(Texte source)
■ ■ ■

• Roger Monjo : le socle commun, une nouvelle approche de l’obligation scolaire (2012)

    https://soclecommun2012.wordpress.com/2012/04/24/roger-monjo-le-socle-commun-une-nouvelle-approche-de-lobligation-scolaire/

    Au-delà des questions traditionnellement évoquées (certes importantes) lorsqu’on débat du socle commun (les destinataires du socle, la distinction du socle et du programme et la question de leur évaluation, l’organisation scolaire à promouvoir, …), il est une question qui me semble plus fondamentale encore car elle constitue une sorte de question préalable. Il s’agit, tout simplement, de la question de l’obligation scolaire. Une question, en effet, centrale dans la mesure où le socle commun, cet ensemble de connaissances et de compétences que tout élève devra avoir acquis « à l’issue de la scolarité obligatoire », a d’abord vocation, à mes yeux, à redonner du sens à cette obligation.

    Cette hypothèse de devoir, aujourd’hui, redonner du sens à l’obligation scolaire peut paraître incongrue au regard du consensus qui a toujours accompagné la régulière augmentation de sa durée depuis son instauration : 13 ans au début, 14 ans dans les années 30, 16 ans depuis les années 60, certains évoquant même, à l’heure actuelle, la perspective de sa prolongation jusqu’à 18 ans. Pourtant, ce consensus me semble, aujourd’hui, objectivement fragilisé.

■ ■ ■

(Entrées de données)
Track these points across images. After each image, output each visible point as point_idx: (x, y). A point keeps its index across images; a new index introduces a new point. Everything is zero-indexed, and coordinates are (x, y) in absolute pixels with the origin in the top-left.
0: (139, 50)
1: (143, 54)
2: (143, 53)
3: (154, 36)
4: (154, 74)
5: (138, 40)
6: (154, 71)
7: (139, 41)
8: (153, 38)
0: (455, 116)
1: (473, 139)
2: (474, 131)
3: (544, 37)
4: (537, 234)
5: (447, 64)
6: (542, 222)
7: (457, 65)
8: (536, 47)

■ ■ ■

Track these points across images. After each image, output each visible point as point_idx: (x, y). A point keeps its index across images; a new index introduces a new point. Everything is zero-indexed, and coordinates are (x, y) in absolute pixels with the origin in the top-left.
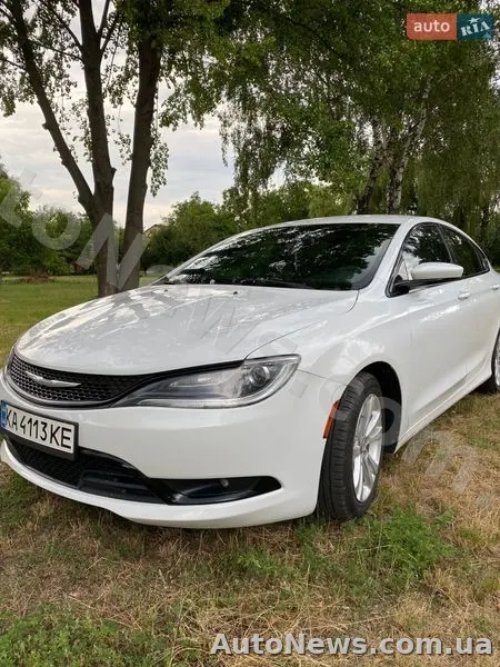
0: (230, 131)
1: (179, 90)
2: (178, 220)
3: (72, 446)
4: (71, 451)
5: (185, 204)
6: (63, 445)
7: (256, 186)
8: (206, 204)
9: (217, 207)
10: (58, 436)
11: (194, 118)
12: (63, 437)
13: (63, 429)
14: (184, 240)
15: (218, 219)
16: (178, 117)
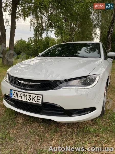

■ ■ ■

(Consignes)
**A.** Extrayez du texte sur le socle commun le passage commençant par « Cette hypothèse de » et se terminant par « aujourd’hui, objectivement fragilisé. ».
**B.** D'après le texte sur le socle commun, pourquoi l'auteur tient-il la question de l'obligation scolaire pour centrale dans le débat sur le socle ? Répondez en une à trois phrases.
**C.** Rédigez la suite du texte sur le socle commun à partir de sa dernière phrase.
Ces entrées proviennent d'une source distincte.

(Réponses)
**A.**
Cette hypothèse de devoir, aujourd’hui, redonner du sens à l’obligation scolaire peut paraître incongrue au regard du consensus qui a toujours accompagné la régulière augmentation de sa durée depuis son instauration : 13 ans au début, 14 ans dans les années 30, 16 ans depuis les années 60, certains évoquant même, à l’heure actuelle, la perspective de sa prolongation jusqu’à 18 ans. Pourtant, ce consensus me semble, aujourd’hui, objectivement fragilisé.

**B.** Selon l'auteur, le socle commun a d'abord vocation à redonner du sens à l'obligation scolaire. Ce socle est l'ensemble de connaissances et de compétences que tout élève devra avoir acquis « à l'issue de la scolarité obligatoire ». L'obligation scolaire constitue donc, à ses yeux, une sorte de question préalable.

**C.**
    La promesse d’une intégration réussie à la « communauté des citoyens », en échange d’une soumission préalable à un dispositif de formation contraignant, a été au cœur de ce consensus. C’est précisément ce « deal » républicain qui est devenu problématique. En distinguant l’obligation scolaire « légale » (l’âge inscrit dans la loi) et l’obligation scolaire « réelle » (cet âge auquel il convient de sortir de l’école aujourd’hui pour pouvoir espérer une intégration sociale, professionnelle et politique réussie, âge que mesure assez bien ce qu’il est convenu d’appeler « l’espérance de vie scolaire moyenne »), force est de constater que l’écart entre les deux n’a cessé de se creuser durant les dernières décennies. Longtemps, l’âge fixé pour l’obligation scolaire a correspondu à l’âge auquel une masse importante d’élèves sortait effectivement du système éducatif. Ce n’est plus le cas aujourd’hui et un élève qui se contente de respecter strictement l’obligation scolaire est, le plus souvent, un élève en échec.

    Comment, alors, continuer à justifier l’obligation scolaire, s’il n’est plus possible d’invoquer le pacte républicain des origines ?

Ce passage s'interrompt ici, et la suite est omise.